> **Problems and tasks**
A: In the article below on Gov. Rick Scott's FCAT commercial, when did Florida's Board of Education adopt the Common Core standards?
B: Carry on the article below about Gov. Rick Scott's FCAT commercial, picking up after its final sentence.

> **Excerpted passage**
=== Begin Enclosure ===
Before Gov. Rick Scott hit the road on his education listening tour, he went to the airwaves to toss in his own two cents about Florida’s high-stakes testing system.
Scott appeared in a TV commercial paid for by the Republican Party of Florida as the school year started, touting the GOP Legislature’s roughly $1 billion increase in education funding (a year after cutting more than that amount) and his own willingness to hear criticism.
His message: He’s heard the concerns about the Florida Comprehensive Assessment Test, and change is on the way.
"I've listened to the frustrations parents and teachers have with the FCAT," Scott said. "Next year we begin improving our testing system. No more teaching to the test. It's time we get a better measure of our children's progress."
So is Scott taking action to improve testing and end teaching to the test?
Actually, we found new education standards and assessments were in the works before he took office.
Just about every state has agreed to adopt new education standards in language arts and math known as Common Core, a bipartisan product from the National Governors Association and the Council of Chief State School Officers.
Florida’s Board of Education adopted Common Core standards in summer 2010, as Scott fought through his Republican gubernatorial primary.
=== End Enclosure ===
> **Data below**
=== Begin Enclosure ===
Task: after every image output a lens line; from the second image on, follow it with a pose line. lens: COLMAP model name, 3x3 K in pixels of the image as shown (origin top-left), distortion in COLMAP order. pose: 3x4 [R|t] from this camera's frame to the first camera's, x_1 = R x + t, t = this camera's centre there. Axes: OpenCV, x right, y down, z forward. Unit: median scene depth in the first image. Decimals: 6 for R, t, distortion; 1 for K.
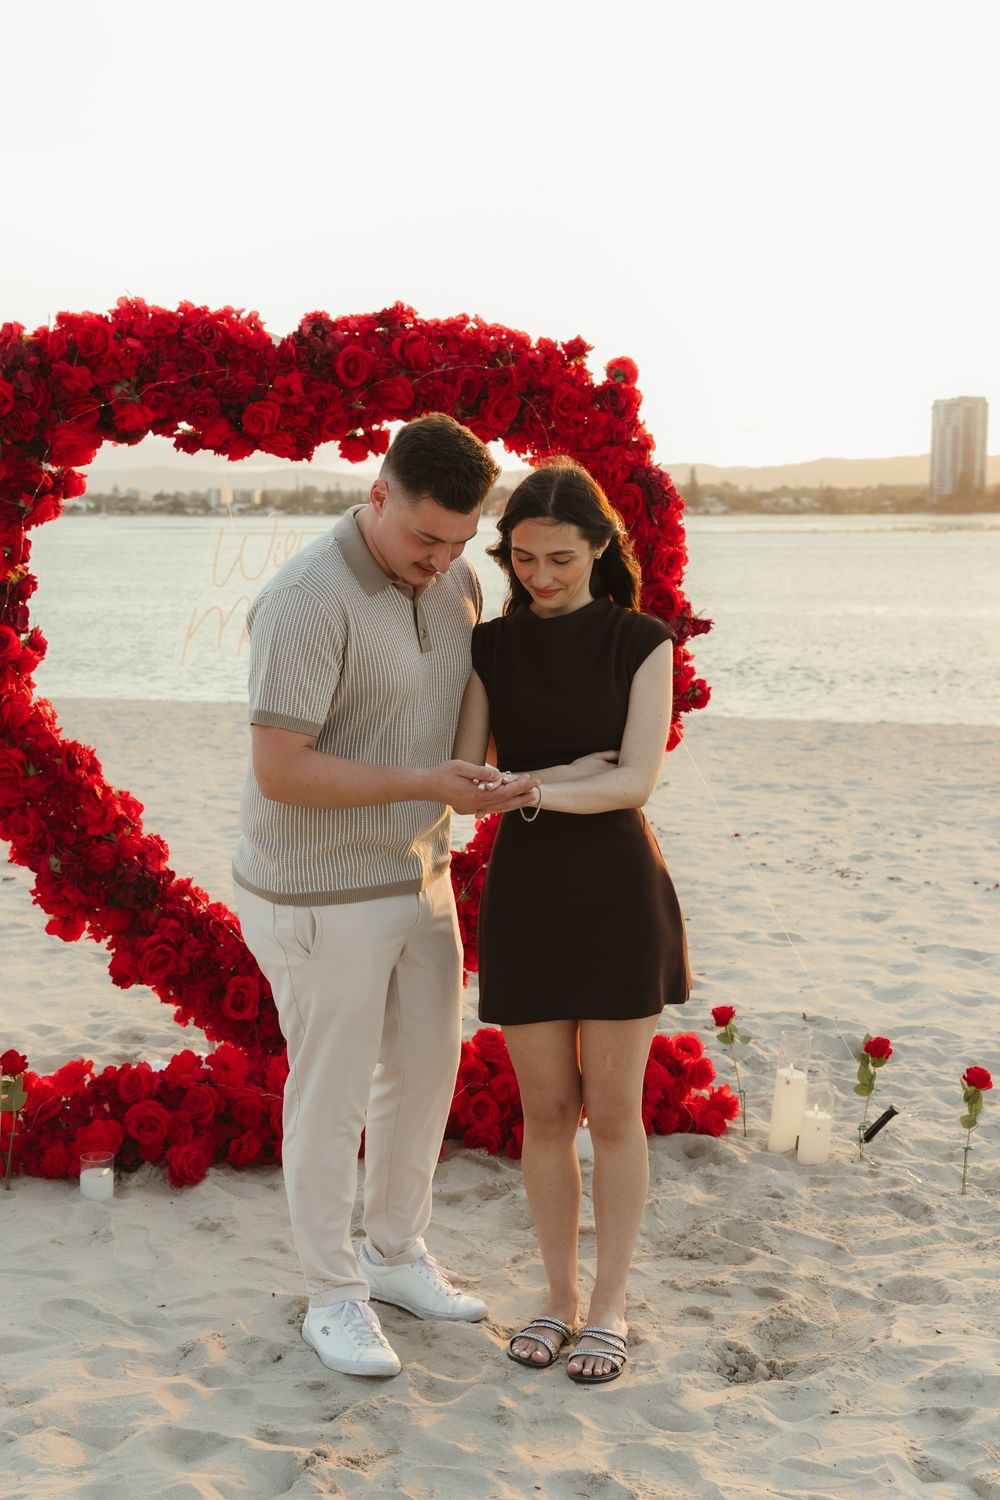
=== End Enclosure ===
> **List of answers**
A: Summer 2010

B:
These standards are not an effort to nationalize curriculum, though federal leaders like Education Secretary Arne Duncan like them because they are more rigorous and lend themselves to apples-to-apples comparisons for students across the states. Many states, including Florida, have received Race to the Top money for adopting these standards.
To measure student comprehension of these standards, a consortium of 23 states and the Virgin Islands developed a new testing system for students from third grade through high school paid for by a $186 million Race to the Top grant. The new system is known as the Partnership for Assessment of Readiness for College and Careers, or PARCC for short.
PARCC will gradually replace the FCAT, but that’s not Scott’s doing.
Scott’s back-to-school message "was a little like the drum major who jumps in front of a parade that's already marching down Main Street," wrote Orlando Sentinel columnist Scott Maxwell in August.
"It’s certainly not a reaction to parents that we’re doing this," said Mark Pudlow, a spokesman for the Florida Education Association.
In the ad, Scott is vague about what changes are coming to Florida’s testing system next year.
These new PARCC tests don’t fully kick in until spring 2015. What happens between then and now -- such as field-testing and piloting the new exams -- is purely transitional.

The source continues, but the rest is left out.